§ **Reading passage**:
Schwitzer has posted some of the slides from his presentation online.
- People should admire Gary Schwitzer's @knightfdn funded healthnewsreview.org. Also glad he quit a tenured job to do this! #sciencedenial
- .@garyschwitzer describes journo attitude toward med research as "kid in candy store": everything is terrific, nothing is risky #denialconf
- Schwitzer sees lots of media cheerleading for new drugs, procedures. Tech leaves the station before imp questions are asked #sciencedenial
- .@garyschwitzer: on harms & benefits, we talk only of benefits. we have imprinted on us that screening ALWAYS makes sense #denialconf
- .@garyschwitzer: we should convey that screening always causes harms - and occasionally produces benefits as well #denialconf
- RT @ejwillingham: Schwitzer showing egregious Komen ad blaming women if they die from breast cancer #denialconf #sciencedenial
- Toolkit section on @garyschwitzer's site gives practical guidance for reporters #denialconf
- for understanding medical studies and competing claims of evidence, @garyschwitzer's toolkit here bit.ly/s5XalE #denialconf
- Leading off the follow-up remarks was Ivan Oransky of Reuters Health and Retraction Watch. (Disclosure: Ivan and I are former colleagues from Scientific American, and I've often said that the creation of Retraction Watch is potentially one of the most important developments in science journalism in recent years.) Oransky discussed how credulous news coverage of the medical literature contributed to a "medicalized" view of life and the public's confusion about health. He suggested that the problem with the denial of evidence in health news is the mirror image of that the problem in evolution and climate denial: namely, that the public seems too eager to accept every utterance of science and that the media haven't spent enough time cross-examining the claims. He prescribed steps that health journalists could take to improve their work. (He has also shared online a longer version of his slides, which include warnings against false balance)

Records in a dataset
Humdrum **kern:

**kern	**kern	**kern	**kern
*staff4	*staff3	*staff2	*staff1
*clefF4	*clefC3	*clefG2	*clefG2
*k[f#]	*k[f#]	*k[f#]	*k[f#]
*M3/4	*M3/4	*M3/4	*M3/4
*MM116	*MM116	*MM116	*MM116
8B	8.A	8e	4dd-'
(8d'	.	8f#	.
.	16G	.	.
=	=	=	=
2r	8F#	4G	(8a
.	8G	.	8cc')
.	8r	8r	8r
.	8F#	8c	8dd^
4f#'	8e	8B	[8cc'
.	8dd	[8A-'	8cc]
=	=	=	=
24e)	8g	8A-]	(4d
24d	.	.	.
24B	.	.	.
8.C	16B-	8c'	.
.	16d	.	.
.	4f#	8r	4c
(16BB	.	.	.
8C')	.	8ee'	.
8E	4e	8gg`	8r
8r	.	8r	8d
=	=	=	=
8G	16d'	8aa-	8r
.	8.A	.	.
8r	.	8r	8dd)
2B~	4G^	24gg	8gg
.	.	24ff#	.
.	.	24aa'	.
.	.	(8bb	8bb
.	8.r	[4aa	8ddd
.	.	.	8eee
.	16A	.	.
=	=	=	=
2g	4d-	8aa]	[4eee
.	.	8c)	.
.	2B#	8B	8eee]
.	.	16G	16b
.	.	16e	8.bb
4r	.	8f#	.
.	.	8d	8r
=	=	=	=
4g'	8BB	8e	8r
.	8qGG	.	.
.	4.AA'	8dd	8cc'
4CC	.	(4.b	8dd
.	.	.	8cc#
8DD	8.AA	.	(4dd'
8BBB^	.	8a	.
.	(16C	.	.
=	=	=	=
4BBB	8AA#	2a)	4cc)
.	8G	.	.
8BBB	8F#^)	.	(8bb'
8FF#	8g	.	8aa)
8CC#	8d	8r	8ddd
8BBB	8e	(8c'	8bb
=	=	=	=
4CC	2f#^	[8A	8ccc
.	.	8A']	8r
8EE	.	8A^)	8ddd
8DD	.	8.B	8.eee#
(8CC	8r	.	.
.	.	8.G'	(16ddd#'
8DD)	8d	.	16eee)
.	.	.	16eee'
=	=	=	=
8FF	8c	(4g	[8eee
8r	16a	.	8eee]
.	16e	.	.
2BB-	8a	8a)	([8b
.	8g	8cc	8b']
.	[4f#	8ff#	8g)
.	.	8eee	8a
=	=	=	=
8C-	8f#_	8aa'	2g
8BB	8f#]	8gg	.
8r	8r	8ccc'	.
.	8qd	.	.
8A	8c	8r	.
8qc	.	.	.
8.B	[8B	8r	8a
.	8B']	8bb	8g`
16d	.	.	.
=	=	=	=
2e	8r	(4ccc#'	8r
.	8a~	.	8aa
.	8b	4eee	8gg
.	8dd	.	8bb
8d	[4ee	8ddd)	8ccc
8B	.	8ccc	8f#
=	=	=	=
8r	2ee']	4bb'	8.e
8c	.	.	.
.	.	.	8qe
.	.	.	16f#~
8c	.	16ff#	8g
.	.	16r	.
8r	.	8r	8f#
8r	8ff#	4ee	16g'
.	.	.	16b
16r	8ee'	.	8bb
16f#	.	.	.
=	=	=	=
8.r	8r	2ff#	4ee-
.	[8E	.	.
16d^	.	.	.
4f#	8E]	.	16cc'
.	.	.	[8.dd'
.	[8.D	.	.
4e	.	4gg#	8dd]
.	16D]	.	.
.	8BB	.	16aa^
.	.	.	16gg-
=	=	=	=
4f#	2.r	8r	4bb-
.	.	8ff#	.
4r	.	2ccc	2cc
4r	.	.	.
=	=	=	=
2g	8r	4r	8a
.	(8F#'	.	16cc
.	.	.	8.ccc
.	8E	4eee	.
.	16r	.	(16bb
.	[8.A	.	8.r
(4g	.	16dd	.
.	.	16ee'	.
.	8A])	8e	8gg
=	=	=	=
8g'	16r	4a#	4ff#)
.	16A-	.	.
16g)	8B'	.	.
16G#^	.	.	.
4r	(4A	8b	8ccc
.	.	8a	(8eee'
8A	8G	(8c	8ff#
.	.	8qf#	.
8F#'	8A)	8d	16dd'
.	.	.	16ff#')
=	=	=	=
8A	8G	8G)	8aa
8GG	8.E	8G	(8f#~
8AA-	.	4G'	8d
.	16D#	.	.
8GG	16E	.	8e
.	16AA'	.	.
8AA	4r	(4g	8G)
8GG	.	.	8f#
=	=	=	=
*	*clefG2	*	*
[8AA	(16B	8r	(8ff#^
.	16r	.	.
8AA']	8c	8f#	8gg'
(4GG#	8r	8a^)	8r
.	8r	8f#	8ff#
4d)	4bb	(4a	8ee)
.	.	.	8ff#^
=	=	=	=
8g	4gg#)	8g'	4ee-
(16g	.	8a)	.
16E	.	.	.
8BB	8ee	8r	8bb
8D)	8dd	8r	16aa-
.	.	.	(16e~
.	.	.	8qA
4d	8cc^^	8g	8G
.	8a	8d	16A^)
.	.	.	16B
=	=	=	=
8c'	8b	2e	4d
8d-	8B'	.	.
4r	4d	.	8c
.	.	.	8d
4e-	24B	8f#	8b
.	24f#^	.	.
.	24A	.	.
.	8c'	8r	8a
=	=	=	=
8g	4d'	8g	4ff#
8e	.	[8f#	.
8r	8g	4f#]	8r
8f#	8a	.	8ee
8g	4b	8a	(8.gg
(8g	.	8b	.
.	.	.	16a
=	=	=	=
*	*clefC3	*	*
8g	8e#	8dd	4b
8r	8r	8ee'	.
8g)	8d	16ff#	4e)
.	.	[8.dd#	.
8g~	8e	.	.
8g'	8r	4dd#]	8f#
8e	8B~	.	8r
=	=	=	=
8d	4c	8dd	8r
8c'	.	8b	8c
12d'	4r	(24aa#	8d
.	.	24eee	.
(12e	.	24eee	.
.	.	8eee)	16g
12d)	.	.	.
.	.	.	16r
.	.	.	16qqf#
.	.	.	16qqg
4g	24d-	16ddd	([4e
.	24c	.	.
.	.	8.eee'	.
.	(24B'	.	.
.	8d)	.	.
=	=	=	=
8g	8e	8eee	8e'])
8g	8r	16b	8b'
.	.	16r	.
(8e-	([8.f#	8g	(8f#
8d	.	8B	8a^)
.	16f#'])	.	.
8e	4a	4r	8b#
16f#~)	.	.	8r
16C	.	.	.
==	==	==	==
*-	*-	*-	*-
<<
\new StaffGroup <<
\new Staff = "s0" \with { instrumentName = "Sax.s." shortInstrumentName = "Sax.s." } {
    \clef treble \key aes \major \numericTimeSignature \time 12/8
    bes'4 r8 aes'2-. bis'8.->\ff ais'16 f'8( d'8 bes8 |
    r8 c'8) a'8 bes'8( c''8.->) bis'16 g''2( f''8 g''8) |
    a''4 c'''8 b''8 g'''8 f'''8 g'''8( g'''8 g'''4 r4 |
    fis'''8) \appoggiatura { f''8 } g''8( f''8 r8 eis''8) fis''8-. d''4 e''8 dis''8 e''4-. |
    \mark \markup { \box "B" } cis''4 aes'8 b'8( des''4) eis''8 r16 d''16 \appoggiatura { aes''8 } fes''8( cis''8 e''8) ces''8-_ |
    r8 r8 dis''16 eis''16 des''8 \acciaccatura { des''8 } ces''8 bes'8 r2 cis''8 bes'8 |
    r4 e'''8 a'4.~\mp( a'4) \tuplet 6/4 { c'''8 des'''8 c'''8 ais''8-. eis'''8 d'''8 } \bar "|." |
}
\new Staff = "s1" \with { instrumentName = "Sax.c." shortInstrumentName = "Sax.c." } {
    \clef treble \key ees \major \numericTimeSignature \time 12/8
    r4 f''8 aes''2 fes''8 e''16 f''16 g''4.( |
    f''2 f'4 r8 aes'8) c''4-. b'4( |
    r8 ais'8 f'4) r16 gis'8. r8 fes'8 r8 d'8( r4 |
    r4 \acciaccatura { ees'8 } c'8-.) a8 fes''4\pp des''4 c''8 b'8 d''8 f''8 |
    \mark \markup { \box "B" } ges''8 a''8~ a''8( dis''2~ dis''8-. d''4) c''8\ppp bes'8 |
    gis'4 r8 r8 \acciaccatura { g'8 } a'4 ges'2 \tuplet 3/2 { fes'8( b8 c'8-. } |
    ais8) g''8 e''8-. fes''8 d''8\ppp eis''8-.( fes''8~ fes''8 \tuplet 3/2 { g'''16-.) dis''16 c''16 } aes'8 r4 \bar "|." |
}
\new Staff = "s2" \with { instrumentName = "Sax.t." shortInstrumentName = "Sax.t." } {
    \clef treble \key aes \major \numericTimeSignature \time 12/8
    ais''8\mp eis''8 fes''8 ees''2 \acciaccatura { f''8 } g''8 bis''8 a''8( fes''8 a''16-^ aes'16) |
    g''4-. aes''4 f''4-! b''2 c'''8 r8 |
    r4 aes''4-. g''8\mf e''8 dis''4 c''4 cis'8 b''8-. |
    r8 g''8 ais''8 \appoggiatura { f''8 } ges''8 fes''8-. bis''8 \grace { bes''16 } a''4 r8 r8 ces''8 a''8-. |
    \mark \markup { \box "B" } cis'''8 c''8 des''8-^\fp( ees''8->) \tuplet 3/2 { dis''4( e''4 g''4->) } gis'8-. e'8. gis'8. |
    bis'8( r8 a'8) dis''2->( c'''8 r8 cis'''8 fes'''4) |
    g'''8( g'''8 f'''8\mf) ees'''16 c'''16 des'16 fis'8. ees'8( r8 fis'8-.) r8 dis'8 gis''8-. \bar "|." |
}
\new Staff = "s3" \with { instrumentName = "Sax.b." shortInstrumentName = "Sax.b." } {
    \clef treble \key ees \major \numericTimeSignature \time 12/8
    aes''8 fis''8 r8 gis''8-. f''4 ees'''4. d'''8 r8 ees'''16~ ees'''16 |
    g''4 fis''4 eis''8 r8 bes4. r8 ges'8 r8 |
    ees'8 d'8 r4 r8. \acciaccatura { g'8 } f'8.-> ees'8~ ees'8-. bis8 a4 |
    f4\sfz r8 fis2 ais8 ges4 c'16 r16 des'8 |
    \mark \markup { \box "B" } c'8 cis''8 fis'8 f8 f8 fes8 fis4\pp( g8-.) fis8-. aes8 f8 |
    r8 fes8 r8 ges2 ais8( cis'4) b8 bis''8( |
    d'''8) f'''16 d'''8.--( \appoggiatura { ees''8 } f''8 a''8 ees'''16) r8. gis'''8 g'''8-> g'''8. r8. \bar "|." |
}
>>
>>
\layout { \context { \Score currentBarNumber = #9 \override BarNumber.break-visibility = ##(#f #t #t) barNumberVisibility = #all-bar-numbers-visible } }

§ **Brief**: According to the conference write-up, what did Schwitzer say journalists' attitude toward medical research resembles?

§ **Solution to this task**: A "kid in candy store," for whom everything is terrific and nothing is risky.